Sun and Skin: an inevitable relationship
This book would probably not exist if having a suntan was not fashionable, if tanned skin was not perceived as a sign of health and attractiveness. There is no other explanation for why we humans with white skin insist on lying in the sun when it is at its hottest during the summer, causing premature aging of our skin and increasing our chances of developing skin cancer to such an extent that it has currently become the most common form of malignant tumors. To get that desired tan we are prepared to suffer with pride the intense and painful redness we hope will turn into a shade of skin arousing admiration, envy and social approval.
If this aesthetic trend did not exist, UVA tanning beds would only be used in dermatological treatments such as those for skin disorders like psoriasis, among others. Suncreams would only be used to protect the uncovered skin of those people who for different reasons must be exposed to sunlight rather than an excuse for those who wish to sunbathe without getting sunburnt, which is mistakenly known as a "safe suntan". Cases of skin cancer would also fall significantly, as well as skin deterioration, spots, blemishes, wrinkles and the entire business organized around them. The direct relation between these skin disorders and excessive exposure to solar radiation is indeed very well known.

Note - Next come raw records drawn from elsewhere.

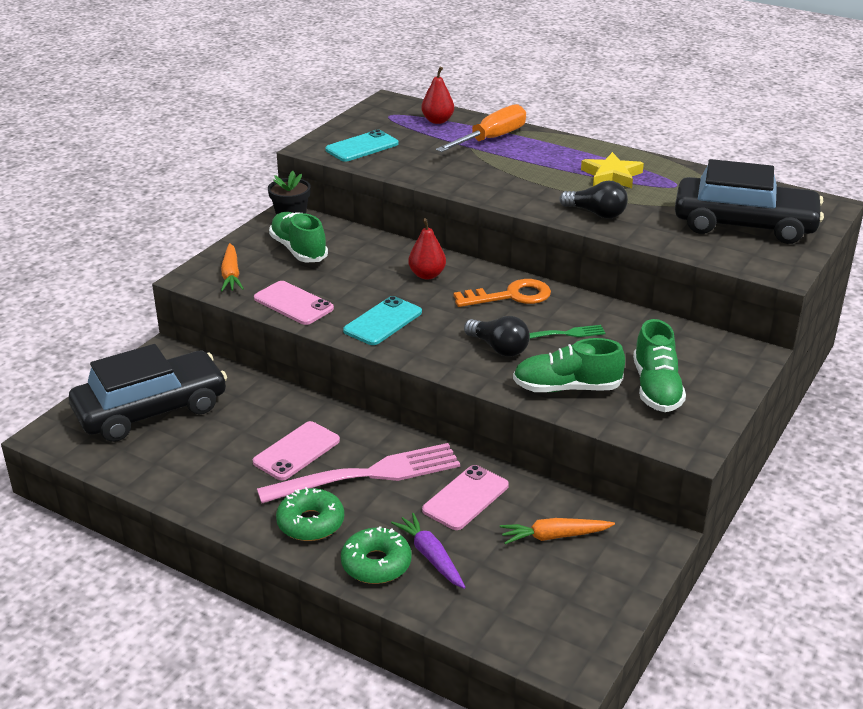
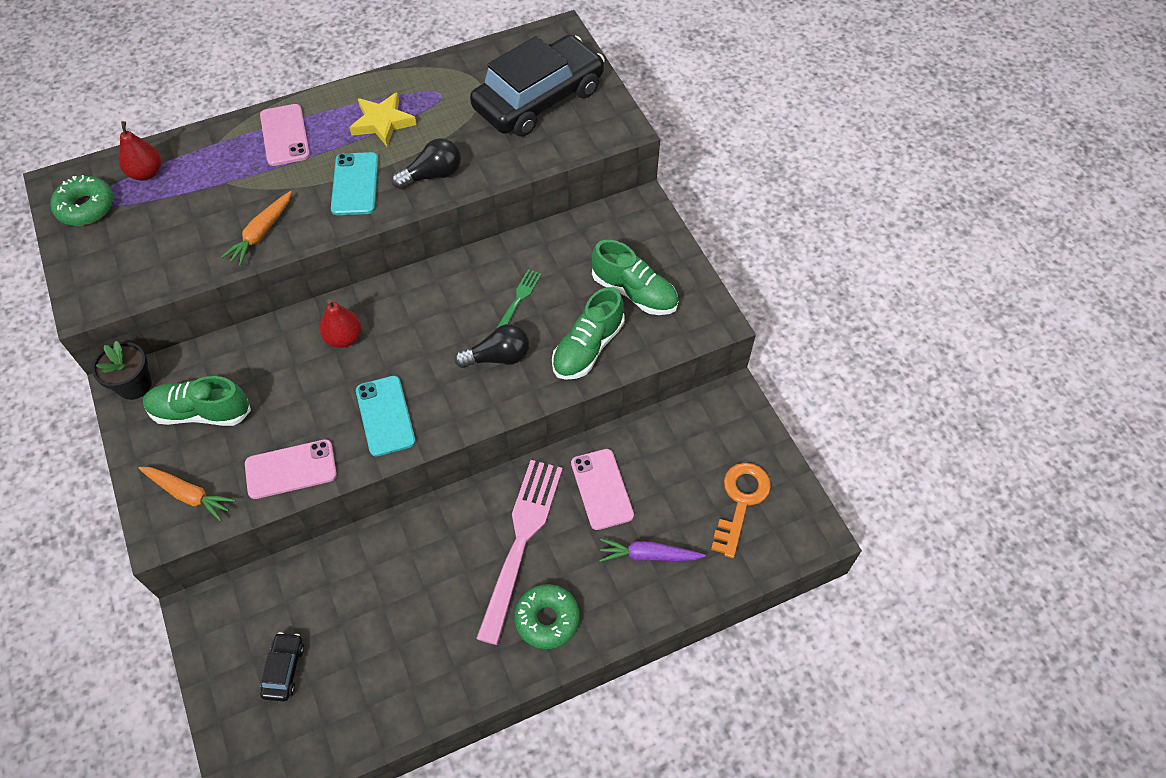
camera: 55 degrees left, 25 degrees up
black car [69,344,227,442] -> black car [260,632,304,701], size x0.40
pink phone [253,421,340,480] -> pink phone moved to [260,104,310,166]
turquoise phone [325,130,398,162] -> turquoise phone moved to [331,152,378,215]
green donut [341,526,412,584] -> green donut moved to [50,175,113,226]
orange screwdriver [436,104,526,152] -> none
orange key [453,279,551,307] -> orange key moved to [711,463,771,558]
orange carrot [500,518,615,544] -> orange carrot moved to [221,191,292,266]

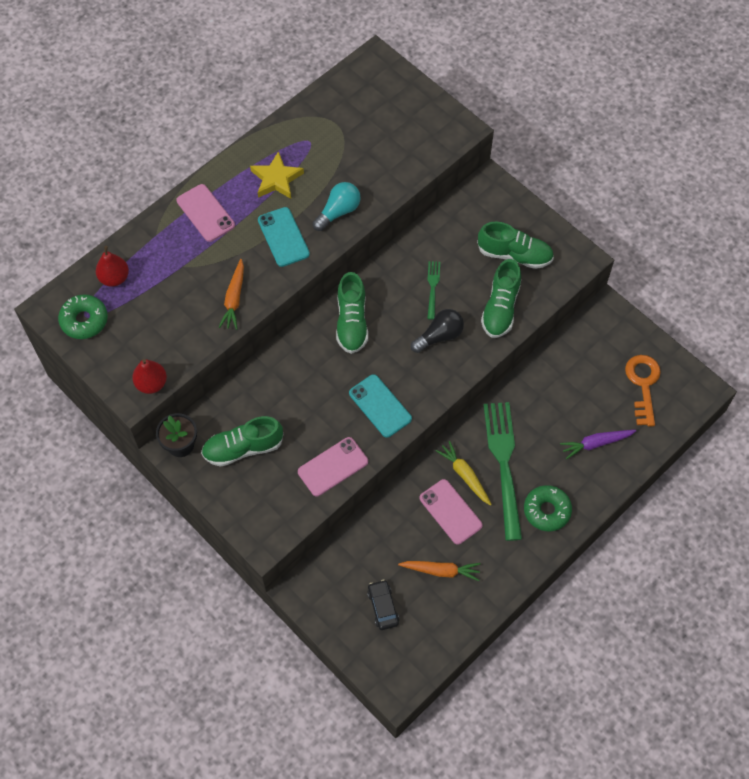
camera: 20 degrees left, 5 degrees up
orange carrot [138,467,236,521] -> orange carrot moved to [398,561,481,581]
red pear [320,299,361,348] -> red pear moved to [132,359,167,394]
black light bulb [391,138,461,189] -> turquoise light bulb [313,182,361,231]
black car [470,35,605,137] -> none
pink fork [476,460,563,645] -> green fork [484,402,522,541]
pink phone [571,449,634,530] -> pink phone moved to [420,479,483,545]
none -> green shoe [336,272,368,354]
none -> yellow carrot [435,441,492,505]

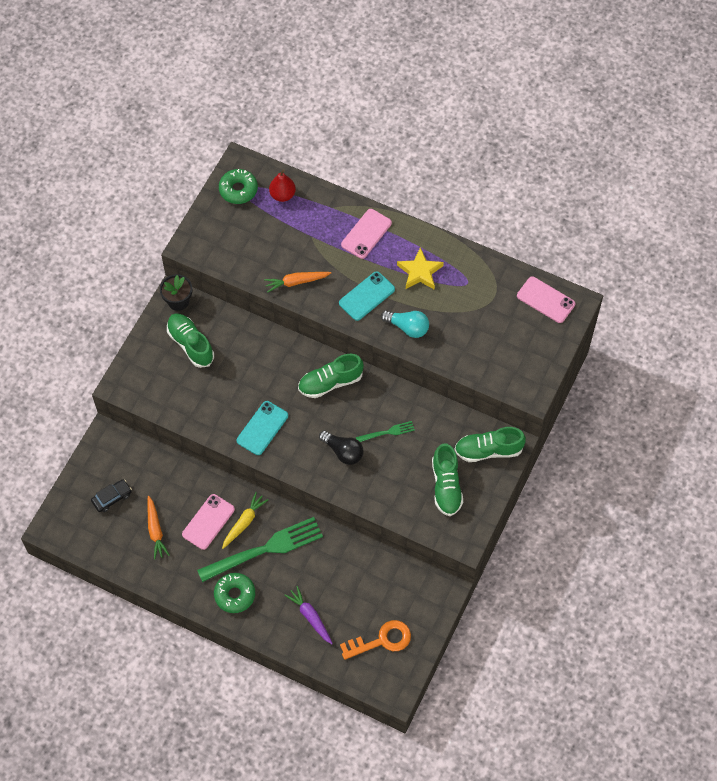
camera: 70 degrees right, 0 degrees up
red pear [132,359,167,394] -> none
pink phone [298,437,368,496] -> pink phone moved to [517,276,575,323]
green shoe [481,259,521,338] -> green shoe moved to [454,427,526,462]

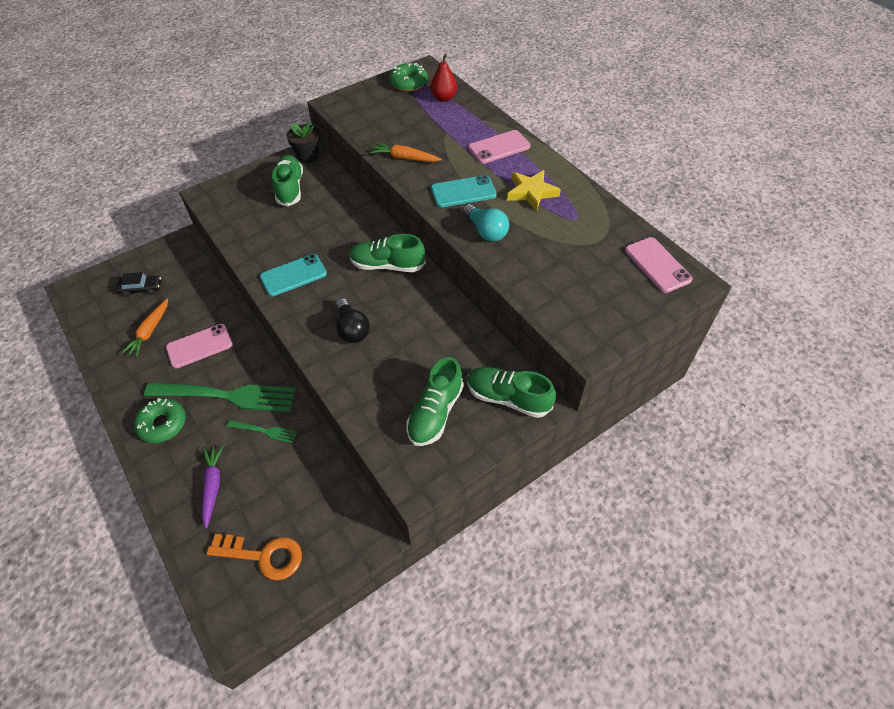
camera: 30 degrees right, 10 degrees down
yellow carrot [222,492,268,549] -> none
green fork [356,421,415,442] -> green fork moved to [227,420,297,443]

Year after year, the different health campaigns to raise awareness provide ample evidence of this relation. Why then do they fail? Comparison with similar campaigns warning about the dangers of smoking objectively reveal a notable success rate in terms of response, so is nicotine less addictive tan sunbathing? Is it easier to give up smoking than to give up sunbathing? Obviously not, but not smoking is socially more acceptable than looking "under the weather" or "looking pale". In other words, a "healthy appearance" is as well regarded socially as "stopping smoking". But is solar radiation really comparable with tobacco smoke? No, because tobacco smoke is always harmful, while solar radiation is necessary for life itself. In this case, the insidious advertising slogan used by Tabacalera Española (Spanish State Tobacco Monopoly) some years ago – "Smoke less, tastes better" – would be better applied to sunbathing habits. The importance lies mainly in what "less" really means and when we can actually regard it as "too much".
A closer analogy to the sun would be wine. When I have to explain to my patients how much, how and when they should expose themselves to the sun, I often make a comparison with wine. Drinking a little wine with meals is good for you and recommendable. Drinking too much wine too quickly makes you drunk; drinking more than is recommendable over a long period of time may not make you drunk, but it destroys the liver and leads to other more serious collateral effects. We could say that someone who gets drunk often over a certain period of time moves more quickly towards the phase of irreversible changes. Drunkenness in solar terms would be sunburn, intense or acute reddening of the skin, which we have all suffered at one time or another, and eventually the long-term effects such as skin blemishes, wrinkles and skin cancer.
The aim of this book is to provide enough intelligible information for each reader to learn how to take the sun according to his or her own individual circumstances (type of skin, personal or family background, etc), and to acquire sunbathing common sense to enable you to live a full life. Thus, we look at the spectrum of solar radiation, its benefits, vitamin D absorption, its relation with the mineralization of bones, the ozone layer, good ozone, bad ozone, etc.. We explain what ultraviolet light is, what UVA and UVB rays are, and also about the different types of sunscreens and lotions and what protection they provide, as well as when, why and how they are to be applied.
This is the story of a contact, an inevitable relationship: the sun's rays with the skin. Like all relationships, it consists of two elements, a meeting and its consequences. In the following chapters we are going to get to know in more detail the two parties involved: solar radiation and our own dear skin. Later we will consider their interaction and what we can expect from this relationship – the good things, the not so good things and the bad things. Finally, we will take a look at the measures to be adopted for the relationship to prosper, so we can draw from it the greatest benefits with the least harm, never forgetting to apply common sense.
This book contains seventeen color plates by the renowned Chilean artist Fernando Krahn, who has a long and distinguished international career in publications, daily newspapers and magazines, as well as being the author of more than forty books published in the USA, Spain, Venezuela and Chile.